Brief: Among the lines below, keep only those from the one containing "left shoulder: (469, 346)" through the one containing "root of tail: (321, 161)", and reproduce them exactly.

Exercise inputs:
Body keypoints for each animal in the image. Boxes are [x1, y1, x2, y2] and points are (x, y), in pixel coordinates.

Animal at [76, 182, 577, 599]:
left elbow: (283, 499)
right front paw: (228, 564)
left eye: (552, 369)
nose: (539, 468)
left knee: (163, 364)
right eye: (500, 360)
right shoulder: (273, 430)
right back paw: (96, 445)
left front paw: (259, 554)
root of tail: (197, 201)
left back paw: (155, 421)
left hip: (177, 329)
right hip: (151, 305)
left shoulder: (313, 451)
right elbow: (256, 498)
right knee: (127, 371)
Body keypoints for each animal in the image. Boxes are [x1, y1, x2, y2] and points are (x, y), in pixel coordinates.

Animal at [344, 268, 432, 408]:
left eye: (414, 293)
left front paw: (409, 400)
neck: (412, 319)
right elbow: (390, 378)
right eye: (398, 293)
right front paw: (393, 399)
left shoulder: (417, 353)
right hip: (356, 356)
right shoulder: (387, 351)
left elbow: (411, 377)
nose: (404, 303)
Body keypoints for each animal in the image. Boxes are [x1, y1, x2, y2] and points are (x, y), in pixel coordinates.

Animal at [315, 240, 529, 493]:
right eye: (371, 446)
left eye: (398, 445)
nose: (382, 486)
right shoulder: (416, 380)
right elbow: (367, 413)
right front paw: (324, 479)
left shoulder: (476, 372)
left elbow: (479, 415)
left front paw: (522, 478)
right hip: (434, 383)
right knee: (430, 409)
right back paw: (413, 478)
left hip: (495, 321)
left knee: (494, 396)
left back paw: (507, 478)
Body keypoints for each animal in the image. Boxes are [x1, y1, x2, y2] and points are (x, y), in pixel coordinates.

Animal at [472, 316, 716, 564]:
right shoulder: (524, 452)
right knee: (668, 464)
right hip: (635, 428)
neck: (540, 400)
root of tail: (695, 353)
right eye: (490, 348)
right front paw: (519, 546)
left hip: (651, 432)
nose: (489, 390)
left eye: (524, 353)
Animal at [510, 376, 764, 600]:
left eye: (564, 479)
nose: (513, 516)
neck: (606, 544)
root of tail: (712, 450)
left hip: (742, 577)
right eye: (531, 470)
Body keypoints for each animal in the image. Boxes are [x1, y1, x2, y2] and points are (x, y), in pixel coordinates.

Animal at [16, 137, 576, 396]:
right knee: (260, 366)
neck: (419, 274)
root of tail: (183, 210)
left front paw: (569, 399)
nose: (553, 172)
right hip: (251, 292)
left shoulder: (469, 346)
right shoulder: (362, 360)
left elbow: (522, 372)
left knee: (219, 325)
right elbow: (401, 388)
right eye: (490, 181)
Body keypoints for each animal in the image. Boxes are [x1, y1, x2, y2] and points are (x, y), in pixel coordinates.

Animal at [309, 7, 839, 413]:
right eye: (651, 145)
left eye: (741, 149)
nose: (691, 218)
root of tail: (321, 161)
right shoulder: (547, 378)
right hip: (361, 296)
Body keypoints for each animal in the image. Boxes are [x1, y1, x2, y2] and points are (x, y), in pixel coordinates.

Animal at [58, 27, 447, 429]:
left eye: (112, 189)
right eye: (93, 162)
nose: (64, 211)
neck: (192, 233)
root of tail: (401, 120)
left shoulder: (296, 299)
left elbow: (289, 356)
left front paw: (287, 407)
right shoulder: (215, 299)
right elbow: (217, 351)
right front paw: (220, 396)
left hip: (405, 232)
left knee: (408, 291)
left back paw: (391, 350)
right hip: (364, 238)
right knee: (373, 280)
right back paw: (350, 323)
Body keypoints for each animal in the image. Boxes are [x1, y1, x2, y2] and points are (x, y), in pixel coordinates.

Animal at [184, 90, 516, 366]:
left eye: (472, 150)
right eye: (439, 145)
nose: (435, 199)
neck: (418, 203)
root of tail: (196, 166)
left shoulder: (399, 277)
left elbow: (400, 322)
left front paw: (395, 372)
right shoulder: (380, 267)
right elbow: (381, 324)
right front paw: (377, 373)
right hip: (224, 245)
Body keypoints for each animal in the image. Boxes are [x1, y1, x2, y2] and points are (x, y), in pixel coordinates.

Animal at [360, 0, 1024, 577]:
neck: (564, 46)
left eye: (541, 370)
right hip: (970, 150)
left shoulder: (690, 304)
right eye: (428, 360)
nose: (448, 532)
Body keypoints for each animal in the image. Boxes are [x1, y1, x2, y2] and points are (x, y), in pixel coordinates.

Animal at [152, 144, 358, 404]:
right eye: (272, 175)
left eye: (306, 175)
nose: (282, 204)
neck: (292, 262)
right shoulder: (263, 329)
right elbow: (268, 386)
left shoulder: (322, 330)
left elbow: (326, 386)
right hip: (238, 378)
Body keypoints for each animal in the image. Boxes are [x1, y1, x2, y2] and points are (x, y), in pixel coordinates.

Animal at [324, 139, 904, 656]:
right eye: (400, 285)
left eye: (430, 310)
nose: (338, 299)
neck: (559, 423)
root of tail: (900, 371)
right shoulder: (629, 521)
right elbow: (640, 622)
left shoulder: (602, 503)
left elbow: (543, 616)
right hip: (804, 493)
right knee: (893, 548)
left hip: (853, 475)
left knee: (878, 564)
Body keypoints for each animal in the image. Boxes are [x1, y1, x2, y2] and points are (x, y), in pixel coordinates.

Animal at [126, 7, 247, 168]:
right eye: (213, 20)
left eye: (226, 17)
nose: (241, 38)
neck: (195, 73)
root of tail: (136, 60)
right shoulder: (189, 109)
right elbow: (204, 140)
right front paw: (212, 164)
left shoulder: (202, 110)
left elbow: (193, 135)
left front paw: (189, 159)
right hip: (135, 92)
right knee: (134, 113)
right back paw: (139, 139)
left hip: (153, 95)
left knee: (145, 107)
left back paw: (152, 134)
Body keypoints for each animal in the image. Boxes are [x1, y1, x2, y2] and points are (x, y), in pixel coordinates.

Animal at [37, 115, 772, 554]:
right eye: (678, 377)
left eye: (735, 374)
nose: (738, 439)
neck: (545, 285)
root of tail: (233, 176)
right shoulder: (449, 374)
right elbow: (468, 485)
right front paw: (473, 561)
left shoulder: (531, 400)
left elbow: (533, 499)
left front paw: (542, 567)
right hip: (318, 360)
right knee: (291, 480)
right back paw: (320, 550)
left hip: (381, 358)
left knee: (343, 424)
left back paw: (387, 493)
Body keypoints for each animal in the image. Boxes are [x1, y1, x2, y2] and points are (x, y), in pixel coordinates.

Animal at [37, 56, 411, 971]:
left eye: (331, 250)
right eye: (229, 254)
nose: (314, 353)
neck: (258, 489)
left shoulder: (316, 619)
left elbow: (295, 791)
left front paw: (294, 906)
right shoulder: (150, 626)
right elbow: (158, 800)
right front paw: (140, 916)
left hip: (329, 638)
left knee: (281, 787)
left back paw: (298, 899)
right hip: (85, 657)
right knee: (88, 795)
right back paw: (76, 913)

Response below:
left shoulder: (469, 346)
right shoulder: (362, 360)
left elbow: (522, 372)
left knee: (219, 325)
right elbow: (401, 388)
right eye: (490, 181)
Body keypoints for each animal in the image. Boxes are [x1, y1, x2, y2] and points are (x, y), in pixel coordinates.

Animal at [309, 7, 839, 413]:
right eye: (651, 145)
left eye: (741, 149)
nose: (691, 218)
root of tail: (321, 161)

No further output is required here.